◆ Required tasks
1 > In the Python tutorial, what does string substitution let you do, and when does the text say it is especially convenient? Answer in one to three sentences.
2 > Write a continuation of the Python tutorial, starting right after its final line.
═════ Selected excerpt ═════
10/3 calculted with one "/":  10/3 = 3.3333333333333335
However, "//" rounds down:    10//3 = 3

Exponent
9

Modulo
1



## Variables

In [15]:
"""Using variables"""
# Anything Python object can be saved to a variable. That variable can then have the same operations performed on it as if it was the original object
x = 4
y = 20.

x * y

80.0

## Strings

### Types

In [16]:
'Strings can be created with single quotes'

'Strings can be created with single quotes'

In [17]:
"Or with double quotes"

'Or with double quotes'

In [19]:
multi = """Multiline
strings can be created with triple quotes"""
print(multi)

Multiline
strings can be created with triple quotes


In [25]:
'Double "quotes" can be used in single quote strings and vice versa'

'Double "quotes" can be used in single quote strings and vice versa'

### Operations

In [22]:
"""Concatenation"""
print('You can ' + 'add strings together to' + ' concatenate them')
print('Or ' + 'repeat ' * 3 + 'them by "multiplying"')

You can add strings together to concatenate them
Or repeat repeat repeat them by "multiplying"


In [32]:
"""Counting a character"""
x = 'asdflihjasfiha'
x.count('g')

0

In [31]:
"""Stripping"""
# Stripping removes a character from the left (.lstrip()) right (.rstrip()) or either end (.strip()), the default characters are whitespace
x = 'sdf '
x.strip()

'sdf'

In [33]:
"""Splitting"""
s = 'If you want to split a string into a list on a certain character, you can use the .split() method'
s.split(',')

['If you want to split a string on a certain character',
 ' you can use the .split() method']

In [None]:
x.join()

In [40]:
"""Joining"""
'**'.join(['You can join a list', 'with a string', 'using the .join()', 'method'])

'You can join a list**with a string**using the .join()**method'

*Note*: A method (a `.` following an object) is an operation performed on a particular Python object. Each type of object has different methods associated with it.

### String substitution
These allow you to place strings right into other strings which can be particularly convenient when you'd like to include a value in a string that will derive from a variable.

In [26]:
"""The % method"""
name = 'Priya'
adj = 'funny'
"Let's say hello to %s, they are super %s!" % (name, adj)

"Let's say hello to Priya, they are super funny!"

In [54]:
"""F-strings"""
adj = 'cool'
sf = f"""F-strings are super {adj}, all you have to do is add an "f" to the beginning of a string, and then you can interperolate on the fly buy using {{}}.
You can have any Python code {{}}, like 3 + 5 = {3 + 5}
"""
print(sf)

F-strings are super cool, all you have to do is add an "f" to the beginning of a string, and then you can interperolate on the fly buy using {}.
You can have any Python code {}, like 3 + 5 = 8



## Boolean
For boolean objects you can use `True`, `False`, `1` (another way of saying `True`), or `0` (another way of saying `False`). 

In [55]:
"""Booleans encode the truth of a statement 🤯"""
4 > 2

True

In [58]:
"""You can use all of your favorite boolen operators"""
# Greater/less than or equal to
print(4 <= 5)
═════ Entries supplied ═════
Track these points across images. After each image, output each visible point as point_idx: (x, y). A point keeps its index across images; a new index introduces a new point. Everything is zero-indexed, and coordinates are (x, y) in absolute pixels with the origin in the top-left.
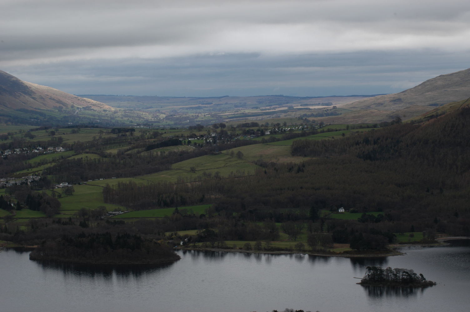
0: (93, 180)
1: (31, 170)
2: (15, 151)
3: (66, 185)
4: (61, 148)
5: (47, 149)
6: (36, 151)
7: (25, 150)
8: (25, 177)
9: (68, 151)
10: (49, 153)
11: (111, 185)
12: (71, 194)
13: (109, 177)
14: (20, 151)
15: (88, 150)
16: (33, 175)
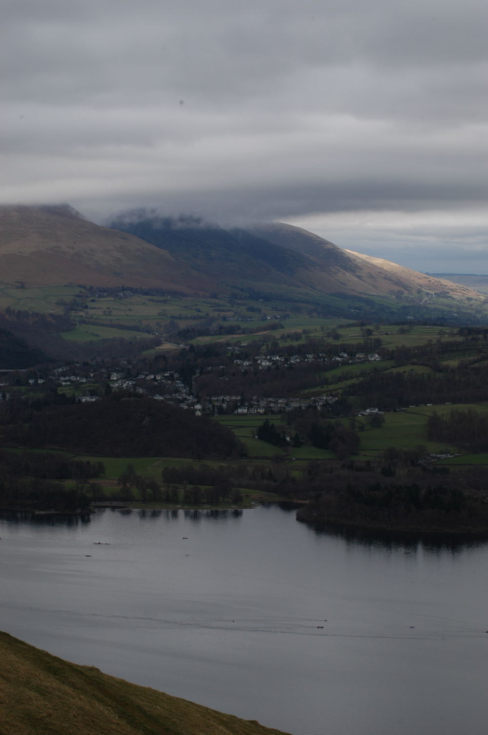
═════
◆ Answers in order
1 > String substitution lets you place strings directly into other strings. The text says this is especially convenient when you want a string to include a value that comes from a variable.

2 >
# Equal to
print(100 == 0)

# Not equal to
print(100 != 0)

True
False
True


In [106]:
"""Evaluate the boolean value of an object"""
# use the `bool()` function to assess the boolean value of an object
bool(1), bool(0), bool('test'), bool()

(True, False, True, False)

## None

In [57]:
x = None
x

# Data structures
These allow you to store, retrieve, and in some cases, edit, sets of Python objects

## Lists
Lists are created with square brackets: `[]`. Lists are "mutable" meaning that the elements of a list can be changed.

In [70]:
"""Manually creating a list"""
x = 3
l1 = ['lists can contain a mix of objects', x, 5.]
l1

['lists can contain a mix of objects', 3, 5.0]

### Indexing
You can access the elements of a list by indexing it with square brackets and an integer representing the position (starting with 0).

In [72]:
"""Index elements"""
# The first element of the list
print(l1[0])

# The second element of the list
print(l1[1])

# The last element of the list
print(l1[-1])

# The second to last element of the list
l1[-2]

lists can contain a mix of objects
3
new stuff for the first list


5.0

In [74]:
"""Updating the elements of a list"""
# You can update the elements of a list by re-assigning it's index
l1[0] = 'the new first element'
l1

['the new first element', 3, 5.0, 'new stuff for the first list']

In [None]:
"""Indexing portions of a list"""
# Get the second to fourth element
print(l1[1: 4])
print()

# Index from the beginning up to the second element
print(l1[:2])
print()

# Index from the third element to the end
print(l1[2:])
print()

# Index every other element
print(l1[::2])
print()

*Note*: When indexing a chunk of a list, notice that Python indexes **up to** the position of the second value (like `4` in `l1[1: 4]`, this displays elements at 1, 2, and 3, but not 4 itself).

### Operations

In [71]:
"""Appending to a list"""
# Append using the .append() method
l1.append('new stuff for the first list')
l1

['lists can contain a mix of objects', 3, 5.0, 'new stuff for the first list']

In [97]:
"""Sort a list"""
# Use the `sorted()` function
sorted(['b', 'c', 'a'])

['a', 'b', 'c']

In [102]:
"""Query a list"""
# Use the `in` operator to ask if an element is in the list. This returns a bool
3 in l1

True

In [79]:
"""Adding numeric elements of a list"""
# Use the `sum()` function to add numeric elements of a list
sum([1, 2, 10.5])

13.5

A list of other built-in python functions like `sum()` can be found [here](https://docs.python.org/3/library/functions.html).

In [80]:
"""Find the length of a list"""
len(l1)

4

In [82]:
"""TASK: Compute the average of the following list"""
a = [1, 19, 300]

## Tuples
Tuples are created with parenthesis:`()`. You can index tuples in the same way that you can index a list, however they are "unmutable" - you cannot update tuples after they have been created. Tuples are 

In [90]:
"""Create a tuple"""
t = (1, 2, 3)
t

(1, 2, 3)

In [91]:
"""Try to edit it"""
t[2] = 'test'

TypeError: 'tuple' object does not support item assignment

**Woah**: wtf is that red thing?! This is an error. The last line of this red block will indicate the specific cause of the error and the part above it will show you the line the error occurred on. If the cause of your error comes from another script (like if you call a function (which we have spoken about yet) and there's are error *within* that funciton) then Python will trace the error back as far as it can go.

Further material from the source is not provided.